Extracted information
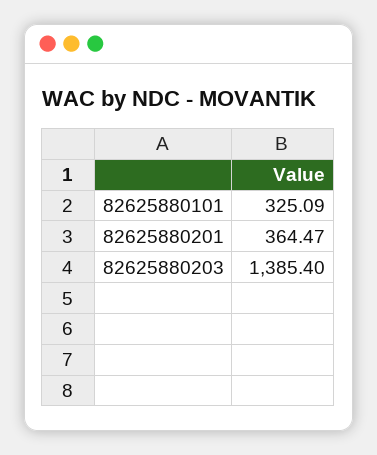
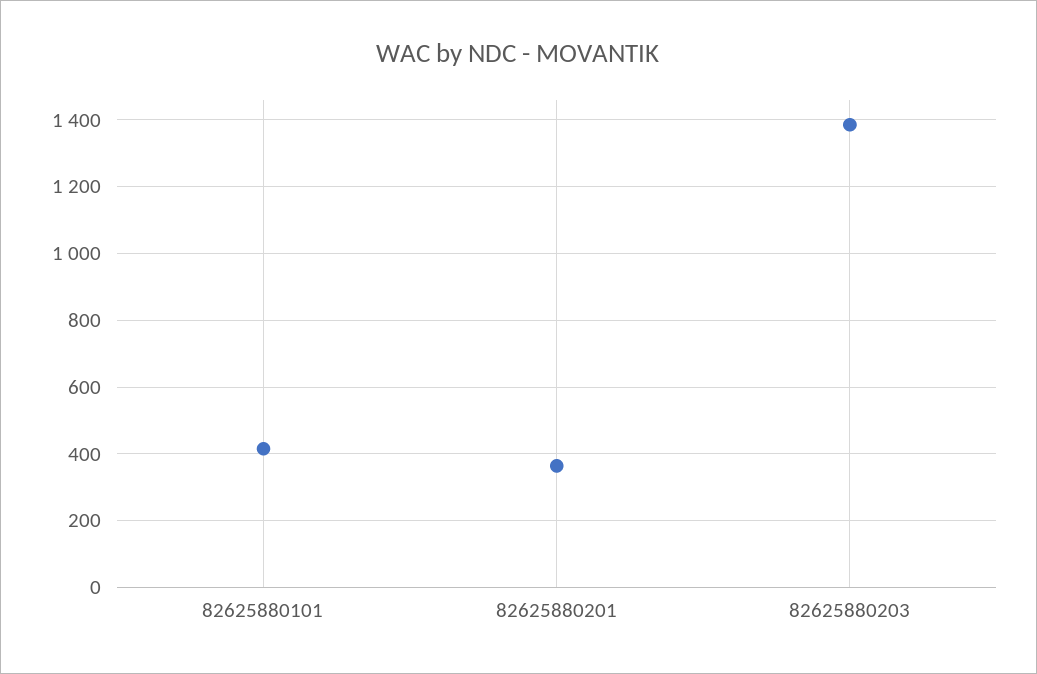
82625880101: 325.09 -> 420

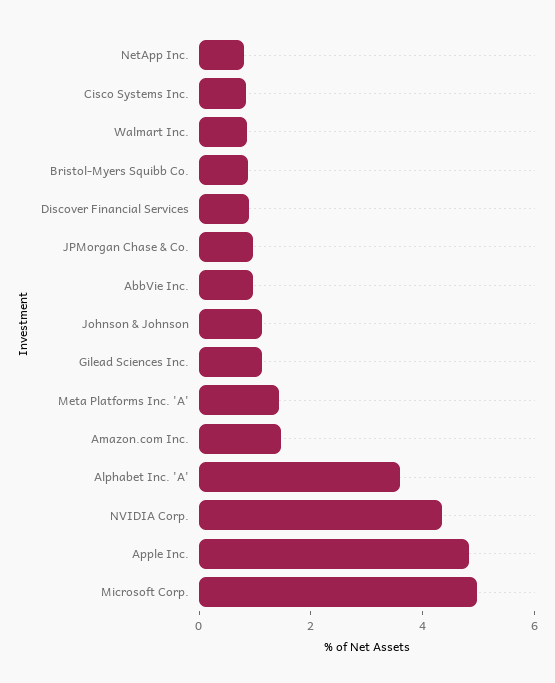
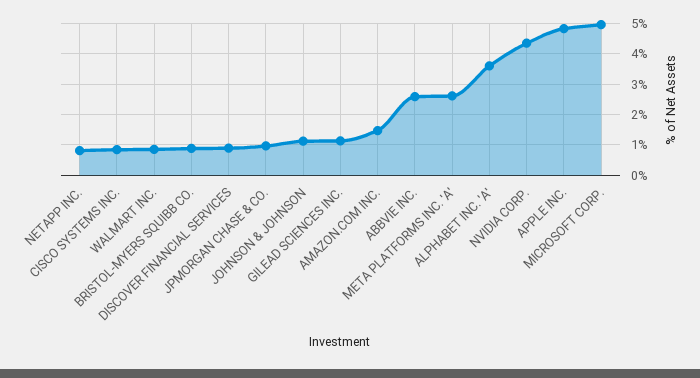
AbbVie Inc.: 1 -> 2.6
Meta Platforms Inc. 'A': 1.5 -> 2.6

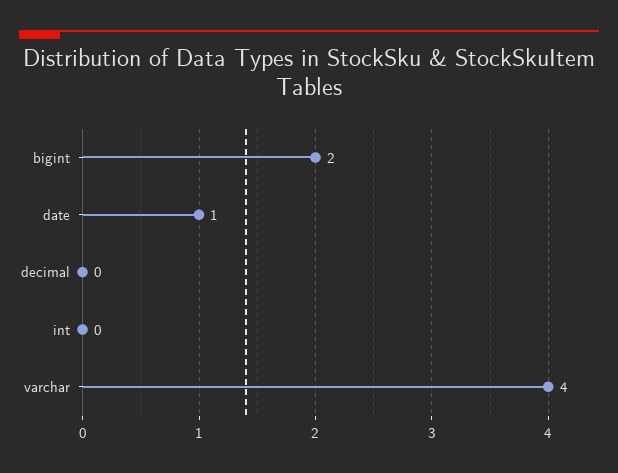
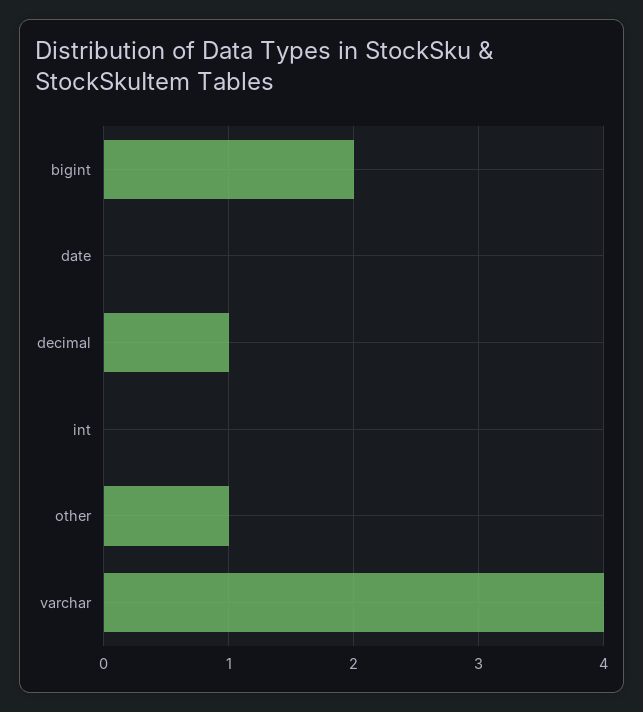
date: 1 -> 0
decimal: 0 -> 1
other: none -> 1

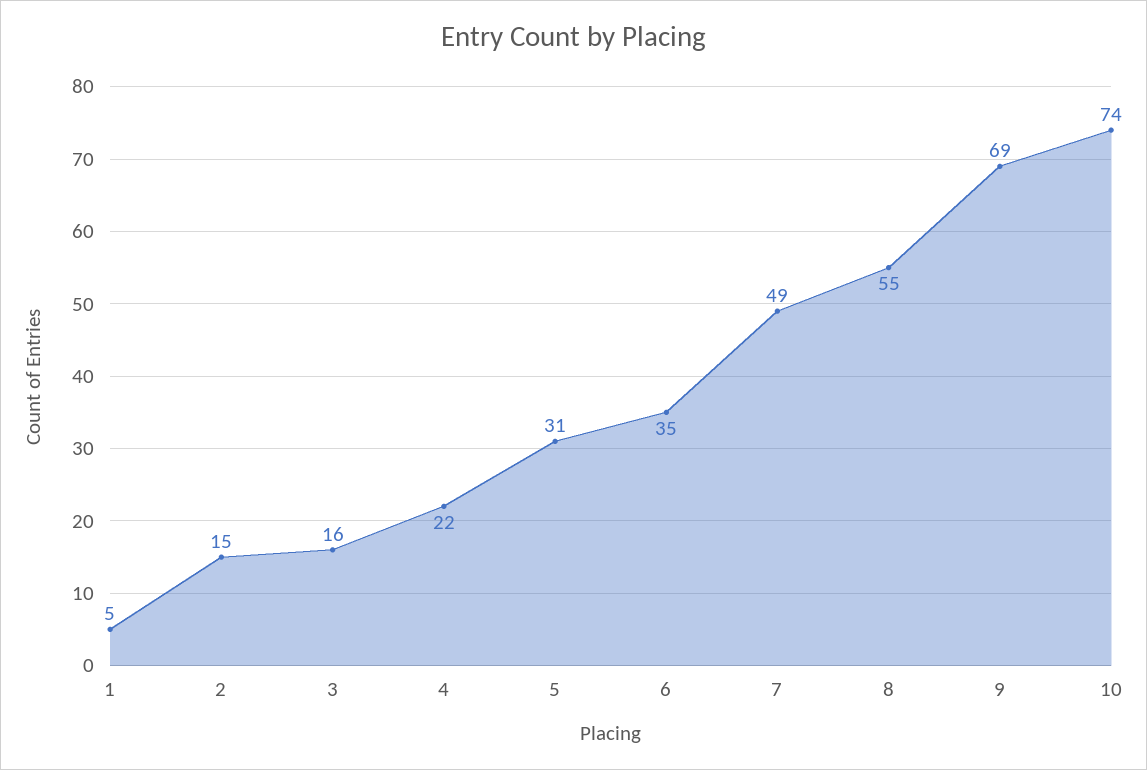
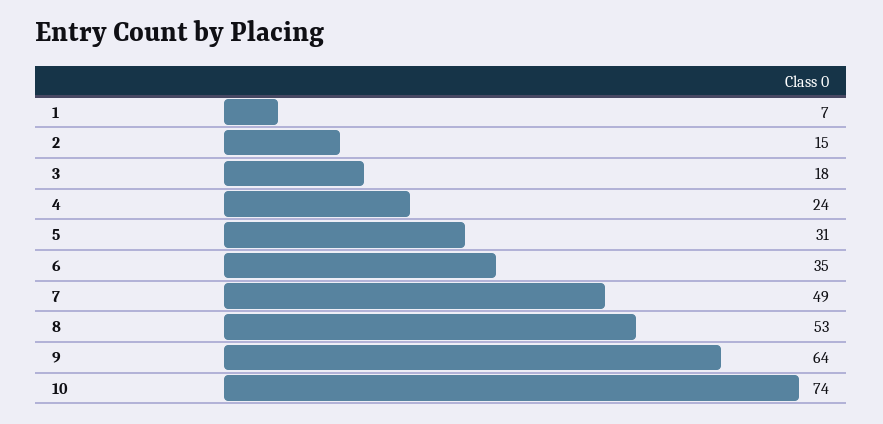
1: 5 -> 7
3: 16 -> 18
4: 22 -> 24
8: 55 -> 53
9: 69 -> 64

Work task
Return every entry unchanged and skip the pictures.

Exercise answer
82625880101: 325.09 -> 420

AbbVie Inc.: 1 -> 2.6
Meta Platforms Inc. 'A': 1.5 -> 2.6

date: 1 -> 0
decimal: 0 -> 1
other: none -> 1

1: 5 -> 7
3: 16 -> 18
4: 22 -> 24
8: 55 -> 53
9: 69 -> 64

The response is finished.